-------- Recorded data

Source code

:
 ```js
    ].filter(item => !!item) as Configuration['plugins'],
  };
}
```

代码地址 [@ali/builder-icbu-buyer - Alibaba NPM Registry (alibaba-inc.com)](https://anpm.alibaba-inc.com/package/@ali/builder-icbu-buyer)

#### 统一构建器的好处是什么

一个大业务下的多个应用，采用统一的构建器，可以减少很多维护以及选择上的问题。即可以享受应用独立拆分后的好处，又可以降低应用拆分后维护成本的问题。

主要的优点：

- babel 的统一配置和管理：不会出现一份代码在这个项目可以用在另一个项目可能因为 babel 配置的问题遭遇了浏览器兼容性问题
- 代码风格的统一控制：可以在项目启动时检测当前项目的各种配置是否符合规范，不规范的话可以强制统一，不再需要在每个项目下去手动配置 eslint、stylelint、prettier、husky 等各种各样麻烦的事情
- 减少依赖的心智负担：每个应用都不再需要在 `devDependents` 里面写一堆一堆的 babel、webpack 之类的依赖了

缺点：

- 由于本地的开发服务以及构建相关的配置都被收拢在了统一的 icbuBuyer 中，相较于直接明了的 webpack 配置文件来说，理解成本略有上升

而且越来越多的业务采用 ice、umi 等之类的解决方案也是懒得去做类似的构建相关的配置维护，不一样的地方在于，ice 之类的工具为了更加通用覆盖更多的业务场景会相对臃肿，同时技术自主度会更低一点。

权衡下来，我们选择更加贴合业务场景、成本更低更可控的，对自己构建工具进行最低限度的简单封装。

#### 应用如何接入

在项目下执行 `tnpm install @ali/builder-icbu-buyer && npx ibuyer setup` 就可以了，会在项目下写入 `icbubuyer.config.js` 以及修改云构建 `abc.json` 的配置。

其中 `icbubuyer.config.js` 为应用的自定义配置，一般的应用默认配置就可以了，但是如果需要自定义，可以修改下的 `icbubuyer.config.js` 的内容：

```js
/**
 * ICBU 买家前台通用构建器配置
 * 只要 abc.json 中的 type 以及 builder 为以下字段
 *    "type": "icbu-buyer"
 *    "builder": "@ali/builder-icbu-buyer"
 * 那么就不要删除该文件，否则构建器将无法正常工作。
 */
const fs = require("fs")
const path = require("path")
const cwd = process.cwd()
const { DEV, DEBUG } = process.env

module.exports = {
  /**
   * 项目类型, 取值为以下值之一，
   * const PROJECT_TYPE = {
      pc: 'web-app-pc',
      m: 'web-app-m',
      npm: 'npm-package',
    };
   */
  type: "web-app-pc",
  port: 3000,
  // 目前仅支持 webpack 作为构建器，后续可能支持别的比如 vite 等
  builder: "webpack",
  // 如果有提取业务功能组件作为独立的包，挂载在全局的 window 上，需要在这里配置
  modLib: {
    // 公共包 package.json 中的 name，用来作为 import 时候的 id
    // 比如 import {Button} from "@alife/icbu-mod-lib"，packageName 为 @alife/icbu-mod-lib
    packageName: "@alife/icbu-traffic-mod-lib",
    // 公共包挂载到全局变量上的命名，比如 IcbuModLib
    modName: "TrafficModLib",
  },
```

----------------

Try it:
For the entries above, count the lines that contain the string "require", and state that number without further comment.

Result:
2